Knowledge Hub
Research

What Changed for Private Placements in 2025-2026

The SEC guidance that matters for anyone structuring tokenized or fractional offerings

SP

Shane Pierson

CEO, PleoChrome

|8 min readApril 2026

Two Actions That Matter

The SEC publishes guidance regularly, and most of it is incremental. Two actions in the 2025-2026 period stand out because they change the practical cost and feasibility of structuring tokenized and fractional asset offerings.

Action 1: The March 2025 Rule 506(c) Verification Guidance

On March 12, 2025, the SEC's Division of Corporation Finance published new Compliance and Disclosure Interpretations for Rule 506(c) of Regulation D. The core change: issuers can now satisfy accredited investor verification through self-certification when the minimum investment meets certain thresholds.

For individual investors, the threshold is $200,000. For entity investors, it is $1,000,000. Below these amounts, traditional verification methods are still required (tax returns, bank statements, third-party letters, or broker-dealer/attorney confirmations).

Why this matters practically: before this guidance, many issuers avoided 506(c) in favor of 506(b) specifically because of the verification burden. The cost of collecting and reviewing financial documents from each investor added $250-$500 per person to the offering cost.
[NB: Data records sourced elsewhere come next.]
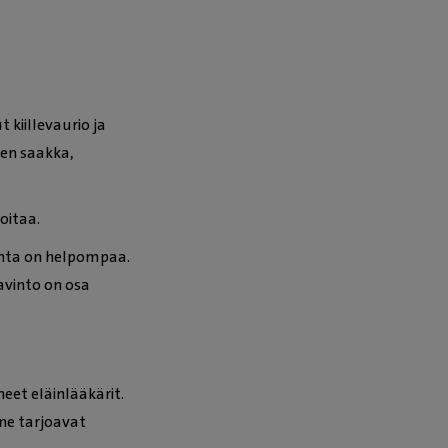
kiillevaurio ja
en saakka,
oitaa.
anta on helpompaa.
avinto on osa
eet eläinlääkärit.
ne tarjoavat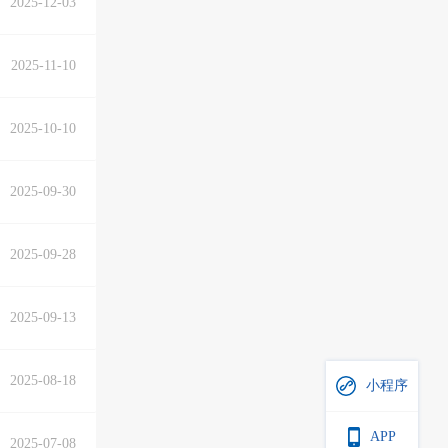
2025-12-03
2025-11-10
2025-10-10
2025-09-30
2025-09-28
2025-09-13
2025-08-18
小程序
APP
2025-07-08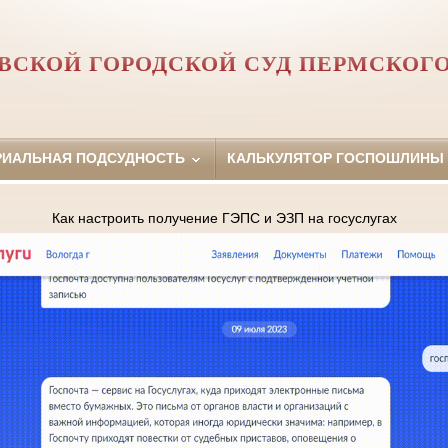
ВСКОЙ ГОРОДСКОЙ СУД ПЕРМСКОГО
РИАЛЬНАЯ ПОДСУДНОСТЬ
КАЛЬКУЛЯТОР ГОСПОШЛИНЫ
Как настроить получение ГЭПС и ЭЗП на госуслугах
For an offering with 50 investors, that is $12,500-$25,000 in verification costs alone, plus the friction that causes some investors to drop out of the process entirely.
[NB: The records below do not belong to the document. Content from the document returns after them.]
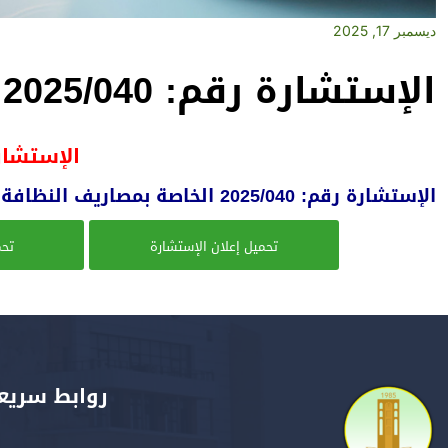
ديسمبر 17, 2025
الإستشارة رقم: 2025/040
الإستشارة رق
الإستشارة رقم: 2025/040 الخاصة بمصاريف النظافة لفائدة كلية العلوم الاقتصادية والتجارية وعلوم التسيير
تحميل إعلان الإستشارة
تحم
روابط سريع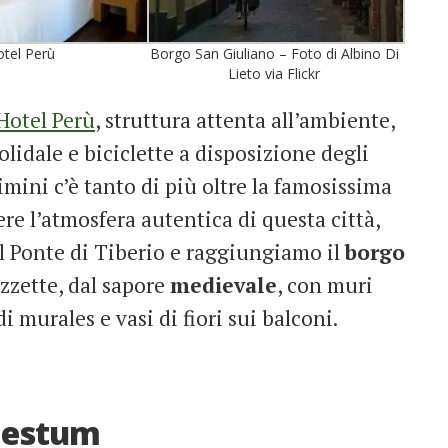
tel Perù
Borgo San Giuliano – Foto di Albino Di
Lieto via Flickr
Hotel Perù
, struttura attenta all’ambiente,
lidale e biciclette a disposizione degli
mini c’è tanto di più oltre la famosissima
vere l’atmosfera autentica di questa città,
il Ponte di Tiberio e raggiungiamo il
borgo
azzette, dal sapore
medievale
, con muri
i murales e vasi di fiori sui balconi.
Paestum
With self-certification at $200K+ minimums, the verification cost drops to essentially zero for those investors. A written representation from the investor is sufficient.

For PleoChrome's typical use case, where minimum investments are likely in the $100,000-$500,000 range, this guidance means offerings at the $200K+ level have a meaningfully lower compliance cost and faster investor onboarding.
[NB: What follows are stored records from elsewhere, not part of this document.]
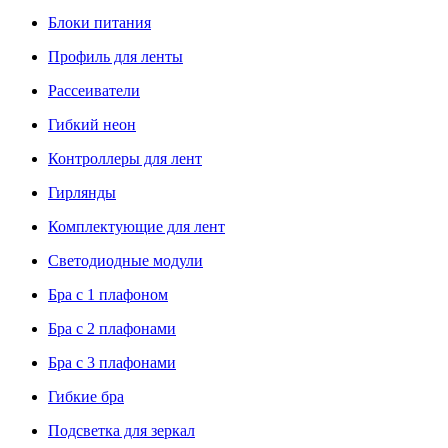
Блоки питания
Профиль для ленты
Рассеиватели
Гибкий неон
Контроллеры для лент
Гирлянды
Комплектующие для лент
Светодиодные модули
Бра с 1 плафоном
Бра с 2 плафонами
Бра с 3 плафонами
Гибкие бра
Подсветка для зеркал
Action 2: The January 2026 Tokenized Securities Statement

On January 28, 2026, staff from three SEC divisions (Corporation Finance, Trading and Markets, and Investment Management) issued a joint statement on tokenized securities.

The headline is simple: a tokenized security is still a security. All existing federal securities laws apply regardless of whether ownership is recorded on a blockchain, in a traditional book-entry system, or on paper.

But the statement goes further by drawing a distinction between two types of tokenized products:

Issuer-sponsored tokenized securities are digital representations of actual equity or debt interests issued directly by the company. These are the same securities that would exist in traditional form, just represented differently. The existing regulatory framework applies cleanly.

Third-party tokenized products are created by someone other than the issuer, often providing synthetic exposure to an underlying asset rather than direct ownership. These face heightened scrutiny, particularly when offered to retail investors.

For issuers structuring compliant offerings, the practical implication is clarity. If you are issuing LLC membership interests (fractional securities) and representing them as tokens, you follow the same rules as any other private placement. The same exemptions apply. The same compliance framework applies. Only the record-keeping technology changes.

What This Means Together

These two actions create a clearer, lower-friction path for compliant tokenized offerings:

The verification simplification (March 2025) reduces the cost and friction of 506(c) offerings at higher minimums. The tokenized securities statement (January 2026) confirms that the regulatory framework works for digital representations without requiring new exemptions.

For asset holders considering their first offering: the regulatory environment is more favorable now than it was 18 months ago. The rules haven't changed, but the guidance on how to follow them has gotten more practical.

This article represents the analysis and opinions of the author and does not constitute investment advice, an offer to sell, or a solicitation of an offer to buy any securities. Past performance is not indicative of future results. All investments involve risk, including the possible loss of principal. Consult with qualified legal and financial advisors before making investment decisions.